Plot twist - New start up to send a safe submersible to see the Titanic wreckage and the Titan debris field.
Since the submersible was experimental, I guess you could say the experiment failed.
I want to see a simulation of what the human body looks like when it implodes that deep in the ocean.
You dont need simulator for that. Just imagine what happens when 60 elephants stand on a man simultaneously.
myth busters already did an episode of what happens to a human body under extreme deep sea pressure. every inch of you is crushed internally then you liquify through every opening of your body. in this case the sub killed them before the pressure did.
why?
As an example based on the PSI they experienced, it’s the equivalent of trying pressing a six foot man down to the height of ant in 1/100th of a second.

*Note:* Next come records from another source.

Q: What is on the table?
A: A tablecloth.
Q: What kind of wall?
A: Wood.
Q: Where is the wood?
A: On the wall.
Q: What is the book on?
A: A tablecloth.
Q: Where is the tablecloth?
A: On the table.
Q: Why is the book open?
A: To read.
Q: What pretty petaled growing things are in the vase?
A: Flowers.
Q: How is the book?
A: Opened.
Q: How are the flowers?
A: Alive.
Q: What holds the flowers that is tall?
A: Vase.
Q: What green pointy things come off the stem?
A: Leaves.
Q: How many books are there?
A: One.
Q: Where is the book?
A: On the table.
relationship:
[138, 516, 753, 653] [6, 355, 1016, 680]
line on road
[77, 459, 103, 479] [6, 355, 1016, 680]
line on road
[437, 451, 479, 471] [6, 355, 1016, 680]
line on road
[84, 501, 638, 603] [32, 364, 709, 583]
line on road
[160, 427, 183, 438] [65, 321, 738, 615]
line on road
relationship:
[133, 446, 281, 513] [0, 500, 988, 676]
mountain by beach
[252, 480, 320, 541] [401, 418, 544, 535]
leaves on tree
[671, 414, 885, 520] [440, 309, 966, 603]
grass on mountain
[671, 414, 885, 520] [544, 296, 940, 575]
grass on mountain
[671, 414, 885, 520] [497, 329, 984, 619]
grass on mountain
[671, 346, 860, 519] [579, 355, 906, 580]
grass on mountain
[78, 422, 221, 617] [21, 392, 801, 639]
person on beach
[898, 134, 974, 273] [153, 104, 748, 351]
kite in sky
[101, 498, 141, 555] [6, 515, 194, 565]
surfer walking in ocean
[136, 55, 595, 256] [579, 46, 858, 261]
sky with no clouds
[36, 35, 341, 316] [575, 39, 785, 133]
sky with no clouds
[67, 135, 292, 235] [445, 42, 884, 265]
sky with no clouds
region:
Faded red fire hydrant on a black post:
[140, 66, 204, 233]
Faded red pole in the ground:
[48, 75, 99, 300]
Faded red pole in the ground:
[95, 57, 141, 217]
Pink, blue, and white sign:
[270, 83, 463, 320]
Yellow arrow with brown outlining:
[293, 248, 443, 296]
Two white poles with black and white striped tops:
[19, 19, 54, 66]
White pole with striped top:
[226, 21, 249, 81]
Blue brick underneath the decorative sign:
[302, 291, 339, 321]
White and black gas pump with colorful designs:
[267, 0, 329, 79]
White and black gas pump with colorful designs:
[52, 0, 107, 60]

I do believe they got an alert, and were trying ascend right before it happened.
@@perry92964 Because I'm a curious guy.
Umm how about because it was made from hobby store parts, hadn't passed any regulation checks, ignored safety warnings brought up by experts, laughed at the danger risks, used a $40 xbox controller to drive it, had a viewing hole that was only designed to go down to 1300 metres not 3800
That controller was probably better than anything they or even large companies could make.
But yeh I otherwise agree.
@@CheeryRhymes the controller was WIRELESS . and no you can get controllers even for $200 that are much more durable than whatever hobby store part they chose
@@Steezy93 I'm talking about the controller. Not how it was connected.
Of course wireless was a terrible idea.
Many people talking about the titan not beeing certified. Is it required by law to certifie it or is that voluntary? I mean did he do anything illegal?